On recto of the print, there is a handwritten number in white ink, probably by Antoin Sevruguin, that reads, "139". This is the same number that appears on the print in the same location contained in the Myron Bement Smith Collection.
Provenance
This photograph forms part of a group that is believed to have belonged to Earl Thomas Crain (1907-1989), an American foreign service officer who was stationed in Iran from 1935. The group of photographs are believed to have been originally acquired by the father of Crain’s wife, Elizabeth Agnes Hildebrand, who was an honorary council for Switzerland in Iran after the first world war.
Publications
The image is reproduced on page 73 of "Sevrugun and the Persian Image, Photographs of Iran, 1870-1930" which was published by the Arthur W. Sackler Gallery and the University of Washington Press.

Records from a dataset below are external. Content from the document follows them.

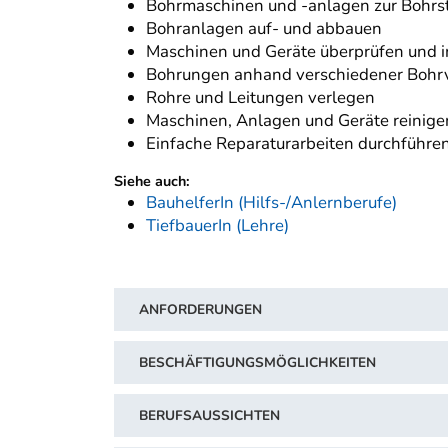
Bohrmaschinen und -anlagen zur Bohrste
Bohranlagen auf- und abbauen
Maschinen und Geräte überprüfen und i
Bohrungen anhand verschiedener Bohrv
Rohre und Leitungen verlegen
Maschinen, Anlagen und Geräte reinig
Einfache Reparaturarbeiten durchführe
Siehe auch:
BauhelferIn (Hilfs-/Anlernberufe)
TiefbauerIn (Lehre)
ANFORDERUNGEN
BESCHÄFTIGUNGSMÖGLICHKEITEN
BERUFSAUSSICHTEN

This print is also in the Myron Bement Smith Collection: Antoin Sevruguin Photographs. Freer Gallery of Art and Arthur M. Sackler Gallery Archives. Smithsonian Institution, Washington D.C. Gift of Katherine Dennis Smith, 1973-1985, reference: FSA A.4 2.12.Up.09.
This image also appears on Page 70 of "Sevruguin's Iran" published by Barjesteh van Waalwijk van Doorn & Co's Uitgeversmaatschappij in Rotterdam and Zaman Publishers in Tehran. The number "1394" rather than "139" appears in white on recto in the same location.
A reproduction of this image is located on page 205 of “Antoin Sevruguin: Past and Present” published by The Oriental Institute of the University of Chicago in 2020.